2 Colorado wildflowers candidates for protection

The federal government has declared two western Colorado wildflowers to be candidates for protection under the Endangered Species Act.

However, the agency determined the skiff milkvetch and Schmoll’s milkvetch warrant being candidates but can’t be listed for protection because of higher priorities.

Colorado is the only state where the white-flowered plants are found, the groups WildEarth Guardians and the Center for Native Ecosystems said in a news release.

The skiff milkvetch, which gets its name from its boat-shaped fruits, occupies just 83 acres in the sagebrush steppe ecosystem in Gunnison and Saguache counties. Schmoll’s milkvetch has a total of four populations and is found on mesa tops in Mesa Verde National Park and the Ute Mountain Ute Tribal Park.

According to the Fish and Wildlife Service’s finding, recreation, roads and trails, lack of adequate protective regulations and habitat fragmentation and degradation are the biggest threats to the skiff milkvetch.

It cited as one concern the creation of the Hartman Rocks Recreation Area on some of the plant’s current habitat, which it said will “only serve to draw more users.”

The skiff milkvetch grows near the town of Gunnison, and the fact 25 percent of its entire range is on private lands “makes future development a real threat,” Fish and Wildlife said.

Wildfire-related habitat damage and post-fire cheatgrass infestation that fuels further fires represent the biggest threats to the Schmoll’s milkvetch, the agency said.

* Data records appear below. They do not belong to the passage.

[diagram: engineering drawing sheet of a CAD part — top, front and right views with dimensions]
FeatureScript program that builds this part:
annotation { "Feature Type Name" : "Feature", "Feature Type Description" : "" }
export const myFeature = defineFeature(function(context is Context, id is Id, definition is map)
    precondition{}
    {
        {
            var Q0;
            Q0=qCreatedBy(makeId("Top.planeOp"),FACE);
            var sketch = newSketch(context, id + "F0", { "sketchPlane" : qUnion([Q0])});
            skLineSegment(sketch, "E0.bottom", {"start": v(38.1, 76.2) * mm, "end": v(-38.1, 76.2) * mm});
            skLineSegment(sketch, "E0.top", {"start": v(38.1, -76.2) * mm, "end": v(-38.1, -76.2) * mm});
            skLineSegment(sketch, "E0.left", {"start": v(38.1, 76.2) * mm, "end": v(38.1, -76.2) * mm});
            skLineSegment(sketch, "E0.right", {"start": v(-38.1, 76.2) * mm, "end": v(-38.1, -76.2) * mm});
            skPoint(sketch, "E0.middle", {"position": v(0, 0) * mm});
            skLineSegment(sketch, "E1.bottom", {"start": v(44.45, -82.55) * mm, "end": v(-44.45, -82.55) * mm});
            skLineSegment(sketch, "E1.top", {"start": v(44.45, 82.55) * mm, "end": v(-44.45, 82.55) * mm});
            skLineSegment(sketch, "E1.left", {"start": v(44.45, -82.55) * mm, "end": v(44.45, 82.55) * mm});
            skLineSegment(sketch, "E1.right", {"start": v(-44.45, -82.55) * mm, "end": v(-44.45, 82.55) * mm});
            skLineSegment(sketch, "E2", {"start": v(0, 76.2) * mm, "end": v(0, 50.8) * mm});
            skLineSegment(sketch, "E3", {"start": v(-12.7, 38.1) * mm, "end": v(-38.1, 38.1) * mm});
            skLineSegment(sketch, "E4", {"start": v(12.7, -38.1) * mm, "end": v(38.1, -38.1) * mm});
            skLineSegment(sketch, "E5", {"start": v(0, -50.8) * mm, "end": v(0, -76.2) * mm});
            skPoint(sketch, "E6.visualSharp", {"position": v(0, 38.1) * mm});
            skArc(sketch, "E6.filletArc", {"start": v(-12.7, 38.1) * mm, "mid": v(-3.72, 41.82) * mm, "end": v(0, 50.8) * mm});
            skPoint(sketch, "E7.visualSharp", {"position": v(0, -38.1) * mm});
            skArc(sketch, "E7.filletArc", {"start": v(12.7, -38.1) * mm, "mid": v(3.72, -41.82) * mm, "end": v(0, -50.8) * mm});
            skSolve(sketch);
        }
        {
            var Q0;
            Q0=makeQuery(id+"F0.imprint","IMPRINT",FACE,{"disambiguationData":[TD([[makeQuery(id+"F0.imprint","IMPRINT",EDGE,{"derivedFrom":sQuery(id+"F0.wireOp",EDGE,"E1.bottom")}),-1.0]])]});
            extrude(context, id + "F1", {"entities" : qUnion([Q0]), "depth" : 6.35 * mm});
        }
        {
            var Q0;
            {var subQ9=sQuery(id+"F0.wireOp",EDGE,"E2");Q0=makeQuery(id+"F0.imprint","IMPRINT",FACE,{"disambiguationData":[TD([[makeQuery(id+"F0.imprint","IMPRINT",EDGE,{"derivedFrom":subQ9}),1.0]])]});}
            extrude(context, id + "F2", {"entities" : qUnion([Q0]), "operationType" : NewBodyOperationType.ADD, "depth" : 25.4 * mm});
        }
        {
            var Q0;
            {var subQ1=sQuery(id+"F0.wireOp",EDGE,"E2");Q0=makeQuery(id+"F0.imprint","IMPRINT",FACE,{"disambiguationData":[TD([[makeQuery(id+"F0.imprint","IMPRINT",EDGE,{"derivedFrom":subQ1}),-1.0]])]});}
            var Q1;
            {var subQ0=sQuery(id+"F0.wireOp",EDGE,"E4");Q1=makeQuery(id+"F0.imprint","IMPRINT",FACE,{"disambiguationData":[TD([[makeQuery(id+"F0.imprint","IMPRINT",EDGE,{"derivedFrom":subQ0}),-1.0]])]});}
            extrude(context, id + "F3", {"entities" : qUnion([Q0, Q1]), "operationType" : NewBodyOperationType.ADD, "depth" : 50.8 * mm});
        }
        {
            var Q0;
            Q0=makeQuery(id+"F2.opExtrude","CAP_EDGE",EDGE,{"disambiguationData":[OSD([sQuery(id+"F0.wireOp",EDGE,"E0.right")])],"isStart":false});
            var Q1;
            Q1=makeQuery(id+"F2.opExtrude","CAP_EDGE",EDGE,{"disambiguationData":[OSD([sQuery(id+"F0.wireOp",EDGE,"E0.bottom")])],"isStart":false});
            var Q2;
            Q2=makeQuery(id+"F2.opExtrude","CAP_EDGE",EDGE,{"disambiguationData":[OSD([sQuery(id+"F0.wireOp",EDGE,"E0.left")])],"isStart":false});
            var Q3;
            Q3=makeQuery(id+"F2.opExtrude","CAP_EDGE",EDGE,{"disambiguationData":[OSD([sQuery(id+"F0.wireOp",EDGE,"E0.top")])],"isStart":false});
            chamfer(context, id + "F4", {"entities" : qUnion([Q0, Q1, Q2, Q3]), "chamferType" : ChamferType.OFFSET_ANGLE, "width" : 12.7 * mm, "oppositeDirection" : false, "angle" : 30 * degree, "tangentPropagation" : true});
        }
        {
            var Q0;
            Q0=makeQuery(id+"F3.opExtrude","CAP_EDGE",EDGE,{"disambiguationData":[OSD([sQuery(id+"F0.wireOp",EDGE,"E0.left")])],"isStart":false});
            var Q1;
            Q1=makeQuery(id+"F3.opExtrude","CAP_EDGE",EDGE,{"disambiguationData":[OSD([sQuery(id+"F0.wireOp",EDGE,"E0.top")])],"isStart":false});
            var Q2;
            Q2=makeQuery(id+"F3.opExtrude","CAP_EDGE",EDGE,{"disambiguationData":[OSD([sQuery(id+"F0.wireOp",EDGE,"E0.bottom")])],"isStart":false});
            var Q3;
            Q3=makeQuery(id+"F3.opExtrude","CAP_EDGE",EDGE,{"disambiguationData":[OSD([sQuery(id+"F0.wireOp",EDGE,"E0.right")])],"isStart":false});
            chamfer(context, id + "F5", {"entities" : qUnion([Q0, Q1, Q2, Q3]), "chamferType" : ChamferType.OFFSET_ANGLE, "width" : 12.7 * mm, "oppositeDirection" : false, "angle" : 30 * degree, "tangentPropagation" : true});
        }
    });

Both plants originally were made candidates for listing in 1975 but later were dropped. Conservation groups cite Denver Botanical Gardens monitoring that indicates all populations of the skiff milkvetch may fall below 20 individuals by 2030, making it effectively extinct.

“These two plants have been waiting for legal protection for 35 years. Their future is closing in, as they could go extinct if they languish without federal shields for much longer,” Nicole Rosmarino of WildEarth Guardians said in a news release.

This week’s Fish and Wildlife action was prompted by a 2007 WildEarth Guardians petition and a 1975 petition by the Smithsonian Institution.